§ REQUISITOS DO EXERCÍCIO:
- 1) Responda com base no texto sobre o Professor Adroaldo:
(a) Em que dia ocorrerá o centenário de nascimento de Adroaldo Ribeiro Costa?
(b) Que idade têm os ex-alunos que vêm mantendo as lembranças e a obra dele?
(c) Qual opereta foi encenada em 22 de dezembro de 1947, e de que obra ela foi adaptada?
- 2) Dê continuidade ao texto sobre o Professor Adroaldo, começando logo após a última frase.

§ TEXTO:
Prof. Adroaldo, 100 anos
Carlos Albán González - jornalista
“Adroaldo?
Quem foi Adroaldo?” A pergunta foi feita na Governadoria, em Salvador, a
um dos membros da comissão organizadora das comemorações pela passagem
do centenário
de nascimento de Adroaldo Ribeiro Costa (Foto arquivo do jornal A Tarde), que ocorrerá no dia 13 de
abril. Como outros vultos importantes da Bahia, o Professor Adroaldo,
como era chamado, pertence a um passado, que, infelizmente, não é
preservado. As lembranças e a obra daquele que foi um
dos grandes educadores brasileiros vêm sendo mantidas por um grupo de
“jovens”, todos com mais de 60 anos, seus ex-alunos na Hora da Criança.
Jornalista,
advogado, teatrólogo, professor, escritor e compositor, Adroaldo foi,
mais do que tudo, um educador, que deveria ter um lugar reservado junto a
Darcy
Ribeiro (1922-1997), Anísio Teixeira (1900-1971), Florestan Fernandes
(1920-1995), Paulo Freire (1921-1997), Maria Nilde Mascellani
(1931-1999), Cristovam Buarque, Miguel Arroyo e Jaqueline Moll.
A
primeira grande contribuição de Adroaldo para a educação infantil foi o
lançamento de um programa de rádio. A “Hora Criança”, criada em 25 de
julho de 1943, deu
seus primeiros passos no auditório da Rádio Sociedade da Bahia,
localizado no Passeio Público, antes de se transferir para a Rua Carlos
Gomes, onde hoje funciona a Caixa Cultural, em Salvador. Quatro anos
mais tarde ele se tornaria o pioneiro do teatro infantil
no Brasil, encenando, em 22 de dezembro de 1947, no Teatro Guarani
(atualmente Espaço Itaú de Cinema Glauber Rocha, na Praça Castro Alves),
a opereta “Narizinho”, adaptada da obra do escritor paulista Monteiro
Lobato.

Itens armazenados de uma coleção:

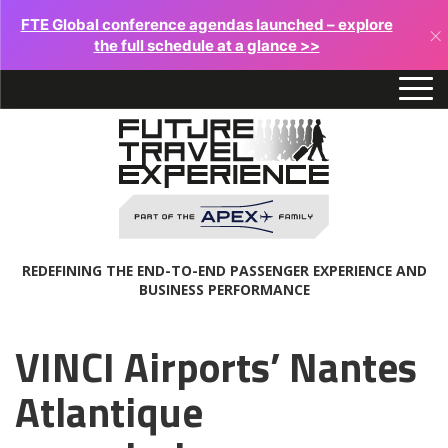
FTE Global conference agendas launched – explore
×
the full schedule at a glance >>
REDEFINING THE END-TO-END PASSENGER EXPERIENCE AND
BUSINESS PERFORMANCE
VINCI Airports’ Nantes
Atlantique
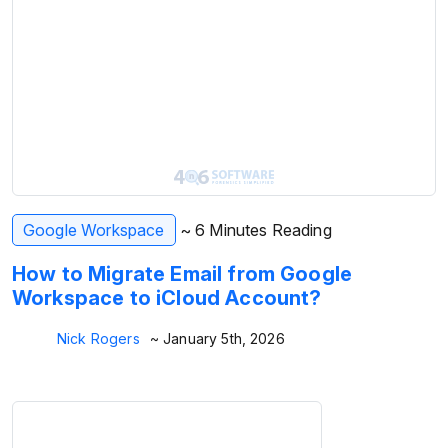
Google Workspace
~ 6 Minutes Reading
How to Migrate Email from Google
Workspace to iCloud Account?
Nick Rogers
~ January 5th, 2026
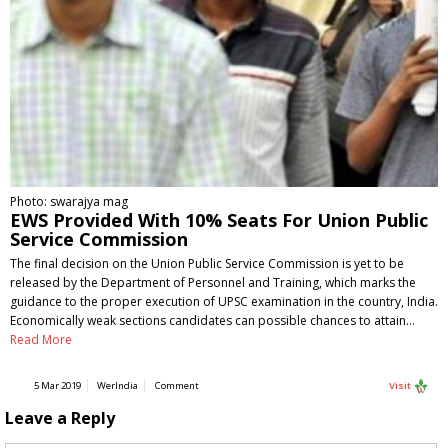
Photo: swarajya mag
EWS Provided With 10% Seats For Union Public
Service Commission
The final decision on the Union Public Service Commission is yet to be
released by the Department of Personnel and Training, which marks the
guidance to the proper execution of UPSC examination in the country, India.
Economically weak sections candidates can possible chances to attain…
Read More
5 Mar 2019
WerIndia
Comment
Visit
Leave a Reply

§ RESULTADOS POR TAREFA:
- 1)
(a) No dia 13 de abril.
(b) Todos têm mais de 60 anos.
(c) A opereta "Narizinho", adaptada da obra do escritor paulista Monteiro Lobato.

- 2)
Adroaldo
Ribeiro Costa nasceu em Salvador, no dia 13 de abril de 1917. Sua
infância e parte da mocidade foram passados em Santo Amaro da
Purificação, onde cursou
o primário e o ginasial. No intervalo das aulas desenvolvia atividades
literárias, artísticas e esportivas, e colaborava com as publicações dos
grêmios estudantis. A cidade lhe concedeu em 1983 o título de Cidadão
Santo-amarense. Voltando à capital, Adroaldo
ingressou na Faculdade de Direito da UFBª, atendendo a um desejo
paterno. Diplomado, nunca chegou a exercer a advocacia. Sua vocação era
para o magistério. Lecionou Língua Portuguesa e História em
estabelecimentos de ensino particular, antes de ser nomeado
professor do Estado, tendo dirigido o Instituto Normal da Bahia, hoje
Isaias Alves, o Ginásio João Florêncio Gomes e o Serviço Estadual de
Assistência ao Menor (SEAM).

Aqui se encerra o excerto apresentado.